(Brief) Would you restate all the entries exactly, leaving nothing out?

-------- Available records --------

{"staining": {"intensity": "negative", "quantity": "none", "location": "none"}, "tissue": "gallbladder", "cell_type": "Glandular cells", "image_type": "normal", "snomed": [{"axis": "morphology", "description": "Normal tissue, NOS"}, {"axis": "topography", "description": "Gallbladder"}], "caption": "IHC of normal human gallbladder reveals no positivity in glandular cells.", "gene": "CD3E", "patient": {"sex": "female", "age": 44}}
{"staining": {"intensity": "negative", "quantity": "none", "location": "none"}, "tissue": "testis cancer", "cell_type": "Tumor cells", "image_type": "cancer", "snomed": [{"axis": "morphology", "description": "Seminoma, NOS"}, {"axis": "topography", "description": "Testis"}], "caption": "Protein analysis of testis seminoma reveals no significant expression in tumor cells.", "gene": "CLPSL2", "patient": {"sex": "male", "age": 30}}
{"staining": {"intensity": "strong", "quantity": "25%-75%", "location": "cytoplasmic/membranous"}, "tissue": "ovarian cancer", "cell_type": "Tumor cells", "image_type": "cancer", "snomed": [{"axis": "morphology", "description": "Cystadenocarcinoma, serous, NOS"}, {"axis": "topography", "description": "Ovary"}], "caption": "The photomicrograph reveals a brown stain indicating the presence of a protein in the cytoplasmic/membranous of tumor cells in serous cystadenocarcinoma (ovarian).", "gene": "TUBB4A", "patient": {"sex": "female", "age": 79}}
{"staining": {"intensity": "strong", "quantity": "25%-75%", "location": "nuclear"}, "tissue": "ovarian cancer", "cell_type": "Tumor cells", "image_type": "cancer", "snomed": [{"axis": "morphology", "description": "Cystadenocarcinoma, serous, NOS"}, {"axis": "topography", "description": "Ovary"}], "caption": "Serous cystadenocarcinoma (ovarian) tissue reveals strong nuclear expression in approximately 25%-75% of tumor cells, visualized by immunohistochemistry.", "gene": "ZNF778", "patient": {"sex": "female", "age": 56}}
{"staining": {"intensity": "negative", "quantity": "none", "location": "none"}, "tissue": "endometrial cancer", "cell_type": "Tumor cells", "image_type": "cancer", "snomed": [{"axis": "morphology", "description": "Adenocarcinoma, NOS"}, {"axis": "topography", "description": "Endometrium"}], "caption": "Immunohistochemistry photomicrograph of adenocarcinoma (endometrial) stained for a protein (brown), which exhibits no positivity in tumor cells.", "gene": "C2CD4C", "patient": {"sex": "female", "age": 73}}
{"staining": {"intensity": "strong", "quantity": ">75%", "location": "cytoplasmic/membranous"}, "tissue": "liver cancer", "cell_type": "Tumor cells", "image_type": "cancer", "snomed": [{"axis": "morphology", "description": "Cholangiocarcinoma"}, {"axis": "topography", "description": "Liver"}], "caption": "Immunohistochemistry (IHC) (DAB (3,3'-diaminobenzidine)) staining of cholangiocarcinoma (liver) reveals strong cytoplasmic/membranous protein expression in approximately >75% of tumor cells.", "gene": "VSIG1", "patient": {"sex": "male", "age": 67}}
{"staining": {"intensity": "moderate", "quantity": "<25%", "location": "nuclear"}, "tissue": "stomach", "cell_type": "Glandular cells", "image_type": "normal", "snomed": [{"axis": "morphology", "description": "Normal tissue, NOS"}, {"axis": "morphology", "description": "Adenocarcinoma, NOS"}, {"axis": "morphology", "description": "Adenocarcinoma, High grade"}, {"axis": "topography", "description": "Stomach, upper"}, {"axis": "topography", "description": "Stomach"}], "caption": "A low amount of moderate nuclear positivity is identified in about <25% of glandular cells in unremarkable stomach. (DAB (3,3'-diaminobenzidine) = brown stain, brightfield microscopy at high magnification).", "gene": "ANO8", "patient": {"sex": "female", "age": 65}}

--------

(Response to the task)
{"staining": {"intensity": "negative", "quantity": "none", "location": "none"}, "tissue": "gallbladder", "cell_type": "Glandular cells", "image_type": "normal", "snomed": [{"axis": "morphology", "description": "Normal tissue, NOS"}, {"axis": "topography", "description": "Gallbladder"}], "caption": "IHC of normal human gallbladder reveals no positivity in glandular cells.", "gene": "CD3E", "patient": {"sex": "female", "age": 44}}
{"staining": {"intensity": "negative", "quantity": "none", "location": "none"}, "tissue": "testis cancer", "cell_type": "Tumor cells", "image_type": "cancer", "snomed": [{"axis": "morphology", "description": "Seminoma, NOS"}, {"axis": "topography", "description": "Testis"}], "caption": "Protein analysis of testis seminoma reveals no significant expression in tumor cells.", "gene": "CLPSL2", "patient": {"sex": "male", "age": 30}}
{"staining": {"intensity": "strong", "quantity": "25%-75%", "location": "cytoplasmic/membranous"}, "tissue": "ovarian cancer", "cell_type": "Tumor cells", "image_type": "cancer", "snomed": [{"axis": "morphology", "description": "Cystadenocarcinoma, serous, NOS"}, {"axis": "topography", "description": "Ovary"}], "caption": "The photomicrograph reveals a brown stain indicating the presence of a protein in the cytoplasmic/membranous of tumor cells in serous cystadenocarcinoma (ovarian).", "gene": "TUBB4A", "patient": {"sex": "female", "age": 79}}
{"staining": {"intensity": "strong", "quantity": "25%-75%", "location": "nuclear"}, "tissue": "ovarian cancer", "cell_type": "Tumor cells", "image_type": "cancer", "snomed": [{"axis": "morphology", "description": "Cystadenocarcinoma, serous, NOS"}, {"axis": "topography", "description": "Ovary"}], "caption": "Serous cystadenocarcinoma (ovarian) tissue reveals strong nuclear expression in approximately 25%-75% of tumor cells, visualized by immunohistochemistry.", "gene": "ZNF778", "patient": {"sex": "female", "age": 56}}
{"staining": {"intensity": "negative", "quantity": "none", "location": "none"}, "tissue": "endometrial cancer", "cell_type": "Tumor cells", "image_type": "cancer", "snomed": [{"axis": "morphology", "description": "Adenocarcinoma, NOS"}, {"axis": "topography", "description": "Endometrium"}], "caption": "Immunohistochemistry photomicrograph of adenocarcinoma (endometrial) stained for a protein (brown), which exhibits no positivity in tumor cells.", "gene": "C2CD4C", "patient": {"sex": "female", "age": 73}}
{"staining": {"intensity": "strong", "quantity": ">75%", "location": "cytoplasmic/membranous"}, "tissue": "liver cancer", "cell_type": "Tumor cells", "image_type": "cancer", "snomed": [{"axis": "morphology", "description": "Cholangiocarcinoma"}, {"axis": "topography", "description": "Liver"}], "caption": "Immunohistochemistry (IHC) (DAB (3,3'-diaminobenzidine)) staining of cholangiocarcinoma (liver) reveals strong cytoplasmic/membranous protein expression in approximately >75% of tumor cells.", "gene": "VSIG1", "patient": {"sex": "male", "age": 67}}
{"staining": {"intensity": "moderate", "quantity": "<25%", "location": "nuclear"}, "tissue": "stomach", "cell_type": "Glandular cells", "image_type": "normal", "snomed": [{"axis": "morphology", "description": "Normal tissue, NOS"}, {"axis": "morphology", "description": "Adenocarcinoma, NOS"}, {"axis": "morphology", "description": "Adenocarcinoma, High grade"}, {"axis": "topography", "description": "Stomach, upper"}, {"axis": "topography", "description": "Stomach"}], "caption": "A low amount of moderate nuclear positivity is identified in about <25% of glandular cells in unremarkable stomach. (DAB (3,3'-diaminobenzidine) = brown stain, brightfield microscopy at high magnification).", "gene": "ANO8", "patient": {"sex": "female", "age": 65}}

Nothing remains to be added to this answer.